Turkey refuses Israeli offer for Gaza Flotilla raid

Ankara is reportedly unwilling to accept Israel’s compensation for the 2010 raid on the vessel Mavi Marmara, saying Jerusalem views it as an ex gratia payment and not as a result of a wrongful act. The newspaper 'Hürriyet' quoted on Wednesday Turkish Deputy Prime Minister Bülent Arinc as saying that “In our first meeting they showed no opposition to this [demand]. But in the second meeting, they intended to give an ex gratia payment as a form of reparation because they fear compensation [as a result of their wrongful act] will set an example for other cases."

“We are not going to rush for the money. Israel has to accept its wrongful act. Otherwise we will not say ‘yes’ to them,” he said, adding that the amount of money to be given to the families of the victims will be automatically calculated in accordance with criteria," the newspaper quoted the deputy of Prime Minister Erdogan as saying.

The two sides have held three meetings in April and in May. Previous reports said the stalemate in talks was a result of disagreements over the amount of money Israel would pay in compensation to the families of the nine Turks that were killed aboard the Gaza-bound 'Freedom Flotilla'.

Arinc insisted the amount of money was not the contested issue, but rather Israel’s refusal to acknowledge that the incident was a wrongful act.
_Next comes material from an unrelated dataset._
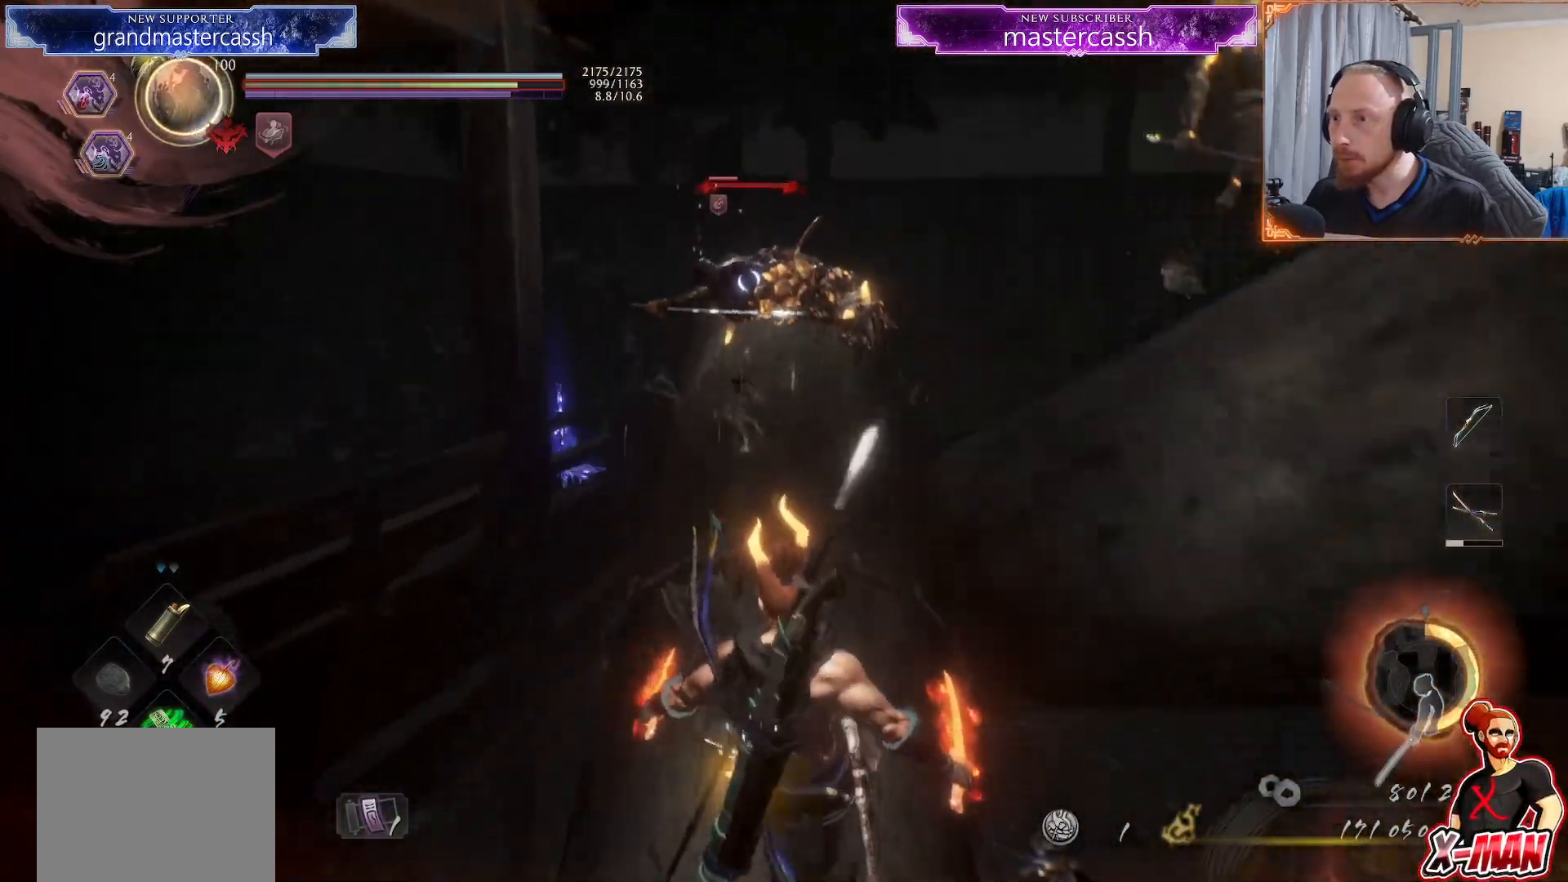
{"dt_ms": 500, "buttons": [], "left_stick": "up", "right_stick": "center", "events": [[217, "left_stick", "center"], [417, "left_stick", "up"]]}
He added that talks about the amount of money could take place before Turkey’s other two conditions – for Israel to acknowledge the loss of lives in the raid, and to lift its blockade on Gaza – are met.

Israel’s National Security Adviser Ya’akov Amidror, who heads the Israeli delegation to Turkey for the reconciliation talks, said that Israel did not commit to ending its Gaza blockade as part of reconciliation with Turkey.